A continuous stream ink jet printing system comprising: a print head (101) comprising a droplet generator (107) for generating a plurality of streams of ink droplets (109), a charge electrode (111) in respect of each said stream (109) for selectively charging the droplets of that stream (109) to determine which droplets are printed, a deflection electrode (113) in respect of each said stream (109) for deflecting charged droplets of that stream (109), and a gutter (115) for collecting ink droplets not used in printing; and control means (103, 105, 119) for providing yes print/no print instructions for controlling said selective charging of the droplets by the charge electrodes (111), in said system a nominal matrix of droplet print positions being defined corresponding to the positions at which droplets can be deposited on a substrate (121) moving at a predetermined speed relative to the print head (101) of said system, characterised in that said control means (103, 105, 119) is arranged to create a set of droplet print positions ideal for representing an image to be printed, which set is permitted to include print positions offset from print positions of said nominal matrix, at speeds of operation less than said predetermined speed said control means (103, 105, 119) comparing the positions at which droplets can be deposited at the lower speed with said set of ideal positions, said control means (103, 105, 119) deciding which droplets to print in dependence on the comparison.

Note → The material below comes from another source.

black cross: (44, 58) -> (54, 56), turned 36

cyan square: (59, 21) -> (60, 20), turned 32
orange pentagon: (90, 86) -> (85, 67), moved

An impulse ink jet printing system comprising: a print head (201) comprising a plurality of droplet generators (203) each for generating in response to the receipt of impulse signals respective ink droplets; and control means (205) for generating said impulse signals, in said system a nominal matrix of droplet print positions being defined corresponding to the positions at which droplets can be deposited on a substrate (211) moving at a predetermined speed relative to said print head (201), characterised in that said control means (205) is arranged to create a set of droplet print positions ideal for representing an image to be printed, which set is permitted to include print positions offset from print positions of said nominal matrix, at speeds of operation less than said predetermined speed said control means (205) comparing the positions at which droplets can be deposited at the lower speed with said set of ideal positions, said control means (205) deciding which droplets to print in dependence on the comparison.
A system according to claim 1 or claim 2 wherein said set of ideal print positions is defined by offsets relative to those print positions of said nominal matrix at which droplets are deposited to print said image at said predetermined speed.
A system according to claim 1 or claim 2 or claim 3 wherein said predetermined speed is full speed.